Does 7.1 have a solution for me? I dont see anyway to extract model output in python with pgie + input-tensor-meta enabled.

Sorry for the late reply, Please refer to the sample code for how to access output in Python.

Yes but if input-tensor-meta is enabled, the output-meta is attach into batch-meta instead. And the problem is that when extracting the output-meta, i can extract the whole batch but i dont know which output belong to which frame.

Right now i have to do some trick like adding dummy object for each frame, and then preprocess and inference on that object instead so the output is attach into my object meta.

    def add_clip_object_meta_probe(pad, info, u_data):
        gst_buffer = info.get_buffer()
        if not gst_buffer:
            return Gst.PadProbeReturn.OK

        batch_meta = pyds.gst_buffer_get_nvds_batch_meta(hash(gst_buffer))
        l_frame = batch_meta.frame_meta_list

        while l_frame is not None:
            frame_meta = pyds.NvDsFrameMeta.cast(l_frame.data)
            src_id = frame_meta.source_id

            # assign a phase offset if new source
            if src_id not in source_phase_offset:
                source_phase_offset[src_id] = len(source_phase_offset) % INFER_EVERY_N

            # update total frame count
            frame_counters[src_id] = frame_counters.get(src_id, 0) + 1
            cnt = frame_counters[src_id]

            # check if this frame is processed for inference
            if (cnt + source_phase_offset[src_id]) % INFER_EVERY_N == 0:
                # update processed count
                processed_counters[src_id] = processed_counters.get(src_id, 0) + 1

                frame_width = frame_meta.source_frame_width
                frame_height = frame_meta.source_frame_height
                full_frame_object = {
                    "bbox": [0, 0, frame_width, frame_height],
                    "score": 1.0,
                }
                ProbesHandler.add_obj_meta_to_frame(
                    frame_object=full_frame_object,
                    batch_meta=batch_meta,
                    frame_meta=frame_meta,
                    unique_id=13,
                    allow_downstream_infer=True,
                    visualize=False,
                    parent=None
                )

            l_frame = l_frame.next

        # print stats
        # print("=== Frame Stats ===")
        # for src_id in frame_counters:
        #     total = frame_counters[src_id]
        #     processed = processed_counters.get(src_id, 0)
        #     print(f"Source {src_id}: total={total}, processed={processed}, fraction={processed/total:.2f}")
        # print("===================")

        return Gst.PadProbeReturn.OK


    def clip_src_pad_buffer_probe(pad, info, u_data):
        start_time = time.time()
        gst_buffer = info.get_buffer()
        if not gst_buffer:
            print("Unable to get GstBuffer ")
            return
        #print("In probe")
        vector_list = []
        frame_metas = []
        batch_meta = pyds.gst_buffer_get_nvds_batch_meta(hash(gst_buffer))

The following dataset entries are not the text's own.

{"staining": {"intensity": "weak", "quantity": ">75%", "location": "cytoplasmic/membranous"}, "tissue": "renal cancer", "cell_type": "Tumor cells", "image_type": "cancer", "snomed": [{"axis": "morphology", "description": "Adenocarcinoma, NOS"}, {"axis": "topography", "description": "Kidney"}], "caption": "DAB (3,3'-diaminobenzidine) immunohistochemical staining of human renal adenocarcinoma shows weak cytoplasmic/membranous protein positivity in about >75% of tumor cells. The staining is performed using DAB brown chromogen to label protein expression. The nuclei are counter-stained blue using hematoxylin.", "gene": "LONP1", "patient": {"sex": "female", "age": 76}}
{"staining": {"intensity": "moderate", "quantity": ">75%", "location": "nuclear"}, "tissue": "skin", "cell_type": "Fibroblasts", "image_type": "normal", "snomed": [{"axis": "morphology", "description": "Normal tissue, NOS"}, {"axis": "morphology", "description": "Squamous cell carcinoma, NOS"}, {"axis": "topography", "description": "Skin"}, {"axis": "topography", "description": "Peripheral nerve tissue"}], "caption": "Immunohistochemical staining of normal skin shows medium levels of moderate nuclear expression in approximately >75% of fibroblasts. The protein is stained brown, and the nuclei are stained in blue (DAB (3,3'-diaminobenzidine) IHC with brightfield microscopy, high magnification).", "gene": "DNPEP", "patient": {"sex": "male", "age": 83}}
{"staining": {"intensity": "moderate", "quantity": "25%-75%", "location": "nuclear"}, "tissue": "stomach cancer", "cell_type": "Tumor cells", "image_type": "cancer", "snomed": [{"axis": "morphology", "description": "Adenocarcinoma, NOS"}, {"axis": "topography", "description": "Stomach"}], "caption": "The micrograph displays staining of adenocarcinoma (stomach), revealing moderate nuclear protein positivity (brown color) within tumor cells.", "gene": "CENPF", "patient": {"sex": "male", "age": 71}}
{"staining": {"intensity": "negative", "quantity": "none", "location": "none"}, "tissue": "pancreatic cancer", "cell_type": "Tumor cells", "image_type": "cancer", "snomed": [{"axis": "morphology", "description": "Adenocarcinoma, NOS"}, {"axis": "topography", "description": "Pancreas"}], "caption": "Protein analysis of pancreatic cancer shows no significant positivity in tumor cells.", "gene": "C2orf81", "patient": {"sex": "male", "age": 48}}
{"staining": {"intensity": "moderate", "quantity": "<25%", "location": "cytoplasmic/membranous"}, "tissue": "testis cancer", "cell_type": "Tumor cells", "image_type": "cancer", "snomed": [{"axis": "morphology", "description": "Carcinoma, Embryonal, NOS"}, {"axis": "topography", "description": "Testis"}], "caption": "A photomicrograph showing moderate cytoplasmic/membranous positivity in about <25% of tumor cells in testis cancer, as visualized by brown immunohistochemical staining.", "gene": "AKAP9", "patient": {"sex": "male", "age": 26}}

        l_frame = batch_meta.frame_meta_list
        
        while l_frame is not None:
            try:
                frame_meta = pyds.NvDsFrameMeta.cast(l_frame.data)
                
            except StopIteration:
                break
            l_obj = frame_meta.obj_meta_list
            while l_obj is not None:
                obj_meta = pyds.NvDsObjectMeta.cast(l_obj.data)
                
                l_user = obj_meta.obj_user_meta_list
                while l_user is not None:
                    user_meta = pyds.NvDsUserMeta.cast(l_user.data)
                    #print(f"found user meta {user_meta.base_meta.meta_type}")
                    if user_meta.base_meta.meta_type != pyds.NvDsMetaType.NVDSINFER_TENSOR_OUTPUT_META:
                        l_user = l_user.next
                        continue
                    
                    tensor_meta = pyds.NvDsInferTensorMeta.cast(user_meta.user_meta_data)

                    layers_info = pyds.get_nvds_LayerInfo(tensor_meta, 0)
                    ptr = ctypes.cast(pyds.get_ptr(layers_info.buffer), ctypes.POINTER(ctypes.c_float))
                    dims = np.trim_zeros(layers_info.inferDims.d, 'b')
                    
                    v = np.ctypeslib.as_array(ptr, shape=dims).copy()
                    

                    vector_list.append(v)
      
                    try:
                        l_user = l_user.next
                    except StopIteration:
                        break    
                try:
                    l_obj = l_obj.next
                except StopIteration:
                    break
            try:
                l_frame = l_frame.next
            except StopIteration:
                break

        if len(vector_list) > 0: 
            features = np.stack(vector_list)
            print(features.shape)
        return Gst.PadProbeReturn.OK

Is this still an DeepStream issue to support? Thanks! Please refer to my last two comments. in DS7.1, When input-tensor-meta is 1, user_meta is added in roimeta, and roimeta is added to framemeta.

I dont see RoiMeta in deepstream python binding 7.1. Is it available only in deepstream 8.0?

seems the binding exist in 8.0 deepstream_python_apps. you can port the related code, then rebuild and reinstall the binding according to this doc.

Is it possible to install the python bindings 8.0 on my deepstream 7.0 NGC enviroment? Right now I install python 7.1 bindings (commands below) on deepstream 7.0 and it works.

RUN /opt/nvidia/deepstream/deepstream/user_additional_install.sh && \
/opt/nvidia/deepstream/deepstream/user_deepstream_python_apps_install.sh -v 1.1.1

RUN wget https://github.com/NVIDIA-AI-IOT/deepstream_python_apps/releases/download/v1.2.0/pyds-1.2.0-cp310-cp310-linux_x86_64.whl

RUN pip install ./pyds-1.2.0-cp310-cp310-linux_x86_64.whl

binding version needs to be consistent with DeepStream version. otherwise maybe some bindings can’t find the corresponding implementation.

Okay thank you, i might need to patch the binding manually.

This topic was automatically closed 14 days after the last reply. New replies are no longer allowed.